The B85 chipset, unless using an old version of the BIOS from mid 2014, is locked and cannot be used for Multiplier/Voltage overclocking of a K chip. In simple terms that motherboard cannot overclock that chip. A Z97 board is needed. (or Z87). Intel has decided that unlocked chips need to be overclocked on Z boards, except for the 20th Anniversary Pentium G3258.
 


So this board only will overclock the G3258? That is actually retarded. No where in any description does it say that. It has the S3 in the name so that means it has overclocking abilities.
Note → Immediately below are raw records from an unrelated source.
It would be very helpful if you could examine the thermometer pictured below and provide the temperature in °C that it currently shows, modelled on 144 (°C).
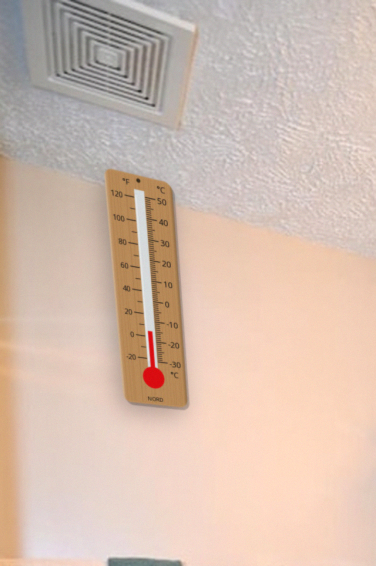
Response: -15 (°C)
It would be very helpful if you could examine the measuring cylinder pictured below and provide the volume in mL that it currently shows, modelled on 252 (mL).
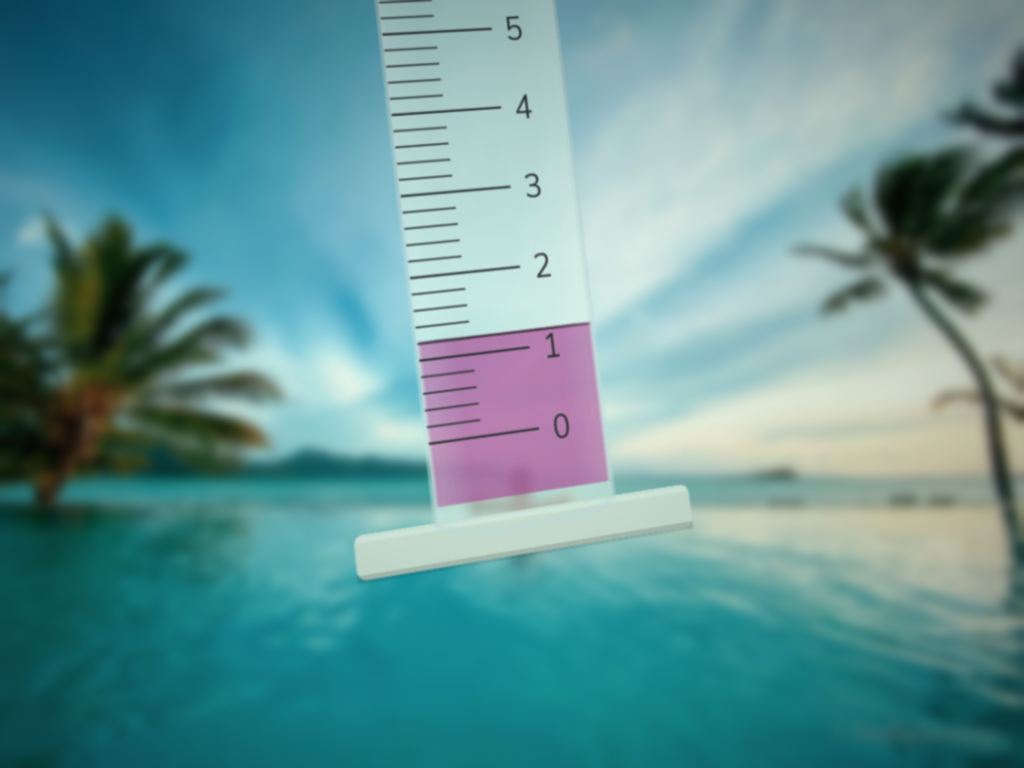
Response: 1.2 (mL)
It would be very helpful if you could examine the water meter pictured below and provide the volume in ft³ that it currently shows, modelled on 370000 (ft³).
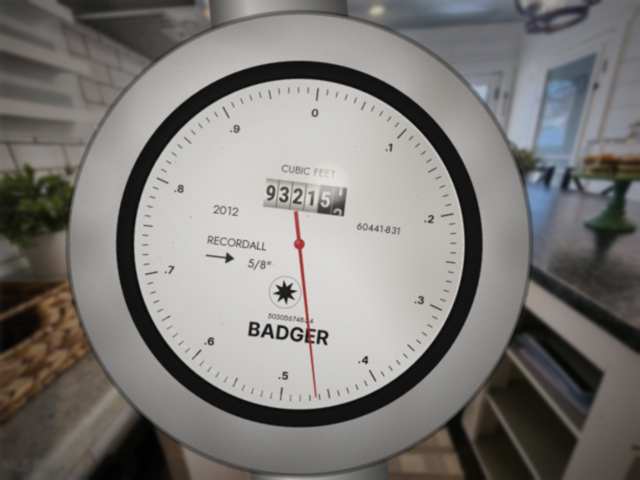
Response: 932151.46 (ft³)
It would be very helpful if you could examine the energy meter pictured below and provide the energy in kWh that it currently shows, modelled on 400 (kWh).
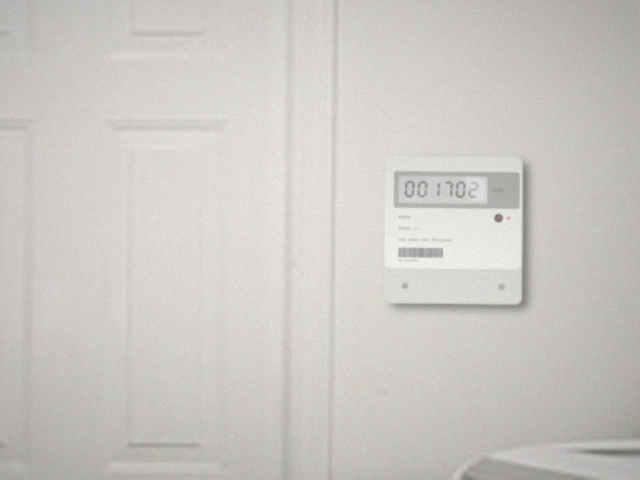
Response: 1702 (kWh)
Is there anyways around that? Like with Easytune or some other OC program?
 
As was said Intel names boards suitable for overclocking with the Z prefix. S3 isn't overclocking specific for AMD either. With AMD almost all boards can overclock, although I would not do it on many. There is no way around it unless you have or can find the old BIOS which allowed you to tweak a little before Intel pulled the plug.
 


On gigabytes website it has the naming meanings for the mother boards. The S3 means it has overclocking unlocked.
 
Could you provide a link to the Gigabyte page that says that?
I found a few pages (non of which seem to be affiliated with gigabyte) that do say that S3 indicates "over clocking features". E.g. http://www.zedt.eu/tech/gigabyte-motherboards-model-naming-scheme/
But they're not official, and it's kind of vague as far as what those features are. I mean, that mobo does support XMP, which is technically an over clocking technology, so that board sort of has " over clocking feature(s)".
 


Ok you got me there. Gigabyte doesn't really have it on their website but I had found many links like the one you found. Even so that site you found lists the S3 label as overclocking features. Also to clarify none of the OC settings where locked. I could change them but it wouldn't make a difference once we got into Windows.

It is all on intels side. They used to allow OC on those chips with the B chipset but once they released the G3258 they stop OC on everyother chip than that one. Which I didn't know because even on Newegg in the Answers section people were saying it could OC the i5, those were even from just back in August and September.

Either way it looks like to OC we are gonna have to get a new MOBO.